Karzai, who has enjoyed six years of support from the West, recognized that the failure to battle corruption and crack down on warlords has set back the reconstruction effort.

"Afghanistan needs large amounts of aid, but precisely how aid is spent is just as important,'' Karzai told the conference.

His effort to promote a five-year program to diversify the Afghan economy away from opium production, rebuild the agricultural sector and increase access to electricity was dealt a blow just days before the meeting of 80 countries.

Karzai's former finance minister, Ashraf Ghani, said bungling by the government in Kabul was partly responsible for the resurgence of the Taliban. The comments fuelled speculation within Afghanistan that Ghani will challenge Karzai in next year's presidential election.

In the end, the need to help secure and feed the country overshadowed concerns about corruption at the conference.

The United States led the way, promising $10.2 billion.

Donors pledged to co-ordinate their aid better than in the past, when billions poured into the country, often with little oversight. In a statement, they urged Afghan officials to tackle corruption.

French Foreign Minister Bernard Kouchner said the final figure was beyond his dreams. It exceeded the $15 billion to $20 billion Afghan officials had hoped for.

Only $15 billion on previous pledged delivered so far

The new pledges are in addition to $25 billion pledged by the international community since 2002. In the weeks before the Paris conference, there was frustration among Afghan ministers that previous aid commitments had not been kept.

The Agency Co-ordinating Body for Afghan Relief, an umbrella organization representing relief groups, said in March that only $15 million had been delivered.

The group complained that 40 per cent of the aid flowing into Afghanistan returns to donor countries in form of corporate profits and consultant fees.

Thirty years of war have left Afghanistan with virtually no educated middle class with which to run the government.

Many of those returning to shattered country are mostly lured away from the C$70 per month jobs into working for international agencies, often for 10 times that amount.

Canada pledged prior to the conference to increase its aid commitment $600 million, bringing Ottawa's total to C$1.9 billion over 10 years.

A portion of that, C$50 million, will go right where the Afghans had wanted, toward increasing agricultural production with the refurbishment of the Dalah dam in Kandahar province.

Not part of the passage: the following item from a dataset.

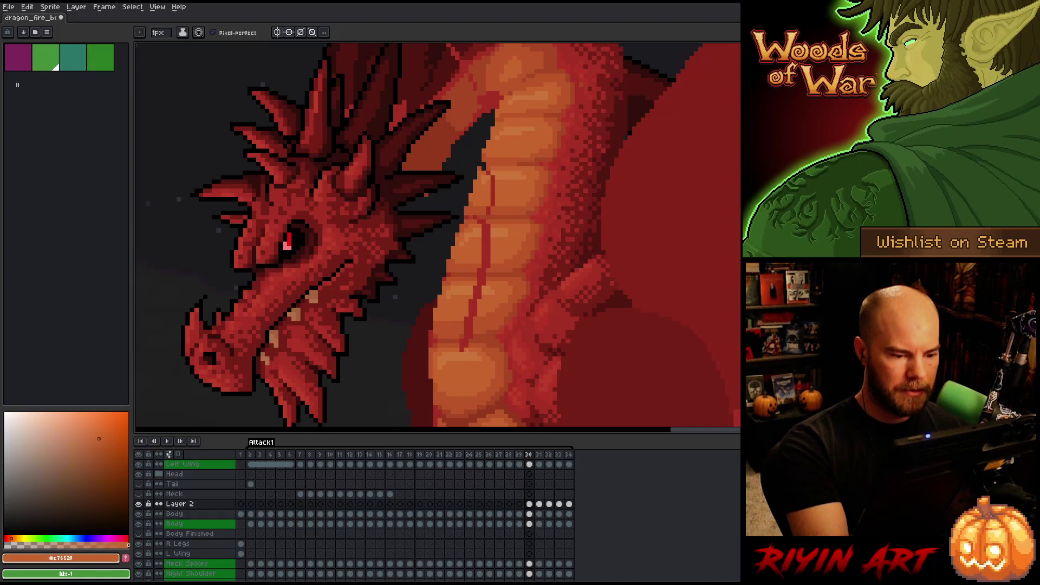
left_click(469, 345, "alt")
left_click(465, 342, "alt")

It's estimated as much as $4 billion is needed over five years to revive the agricultural sector, but there was a lot of skepticism among nations that attended the one-day meeting.

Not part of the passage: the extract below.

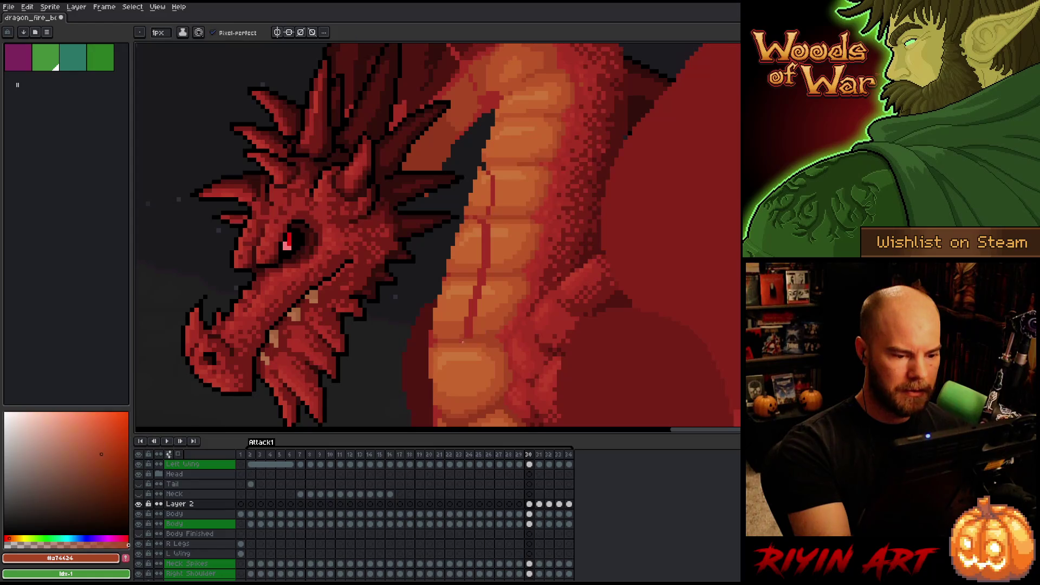
left_click(475, 331, "alt")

Afghan farmers just finished harvesting another bumper crop of opium-producing poppies and government eradication efforts, particularly in the restive southern region, are deemed a joke.

Rampant corruption among government officials and police have allowed farmers to continue growing poppy and avoid having their fields torn up.

Karzai said giving farmers alternatives to growing opium poppies and trafficking drugs is crucial to Afghanistan's future.

"Opium is about survival'' for these farmers, he said.

Most Afghans lack proper sanitation and 80 per cent have no electricity at home, despite the international aid that has poured in since the Taliban's ouster in 2001. Life expectancy remains under 50 years, and food shortages over the past year have pushed many Afghans to the brink.

The Taliban still recruit in desperately poor rural areas, and their insurgency continues to claim lives more than six years after U.S.-led troops invaded following the Sept. 11, 2001, terrorist attacks blamed on al-Qaida, whose militants the Taliban were sheltering.

To date, 85 Canadian soldiers and one diplomat have died in Afghanistan.

Earlier in the spring, Parliament agreed to extend the deployment of 2,500 strong Canadian military force in Kandahar until 2011.

Despite three attempts on his life, the most recent in April, Karzai is widely expected to run for another term as president.

His brother, Ahmed Wali Karzai, whom U.S. and British diplomats have accused of corruption and possibly benefiting from cross-border opium smuggling, said his brother deserves a chance to finish what he started.

"He's honest and he works really, really hard,'' Wali Karzai said in a recent interview with The Canadian Press.